12 Tegen de avond kwamen de twaalf bij Hem staan en zeiden: ‘U moet de mensen nu toch laten gaan! Dan kunnen zij nog eten kopen en onderdak vinden in de dorpen en boerderijen in de omtrek. Want in deze verlaten streek is niets te krijgen.’
13 ‘Geven jullie hun te eten,’ antwoordde Jezus. ‘Hoe dan?’ vroegen zij. ‘Wij hebben hier maar vijf broden en twee vissen. Of moeten wij voor al deze mensen eten gaan kopen?’
14 Want er waren maar liefst vijfduizend mannen! ‘Zeg tegen de mensen dat zij op de grond gaan zitten,’ zei Hij. ‘In groepen van vijftig.’
15 De leerlingen deden wat Hij had gezegd.

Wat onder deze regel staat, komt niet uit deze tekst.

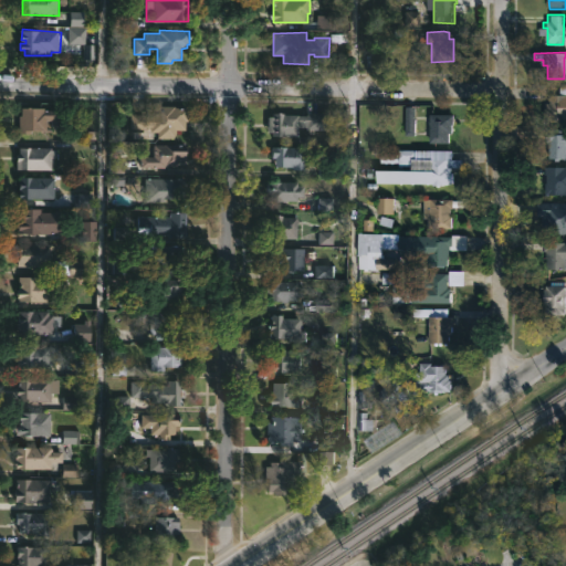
[(565,119),(551,121),(551,119),(543,119),(543,103),(546,103),(546,94),(557,95),(557,86),(565,86),(565,119)]
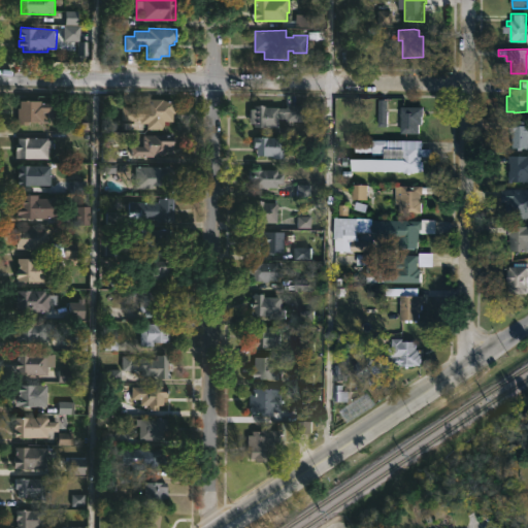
[(162,99),(174,100),(174,113),(172,113),(172,122),(163,122),(163,130),(146,130),(146,124),(141,124),(141,119),(136,119),(136,121),(122,121),(123,106),(144,107),(144,99),(162,99)]
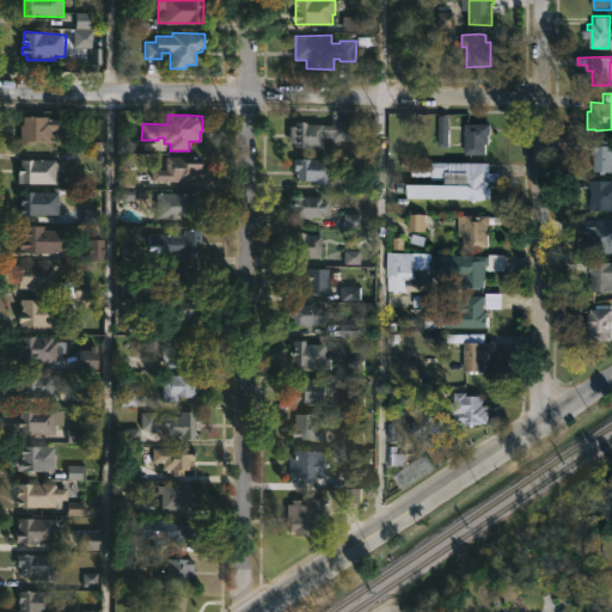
[(63,118),(63,136),(51,136),(53,130),(48,130),(48,142),(25,141),(25,145),(16,145),(17,126),(22,126),(22,117),(63,118)]
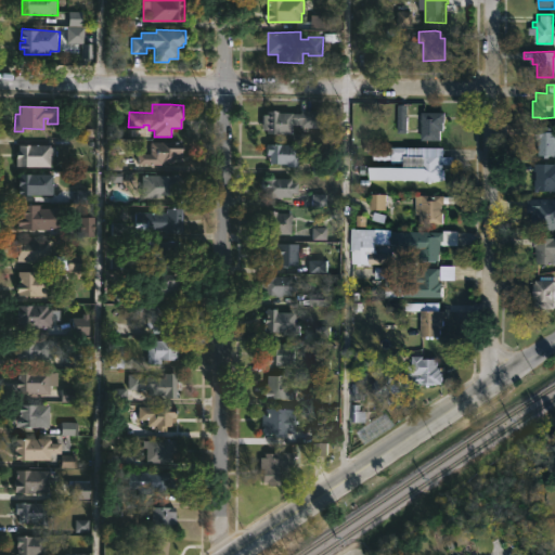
[(323,112),(322,128),(302,128),(302,126),(295,125),(294,134),(269,133),(269,132),(263,131),(263,114),(269,114),(269,111),(302,113),(302,111),(323,112)]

16 Jezus nam de vijf broden en de twee vissen, keek omhoog naar de hemel en dankte God ervoor. Daarna brak Hij er stukken af, gaf die aan zijn leerlingen en zij brachten ze naar de mensen.
17 Er was genoeg voor iedereen. Er bleven nog heel wat brokken over, wel twaalf manden vol.
18 Jezus was ergens alleen geweest om te bidden. Toen Hij bij zijn leerlingen terugkwam, vroeg Hij: ‘Wie ben Ik volgens de mensen?’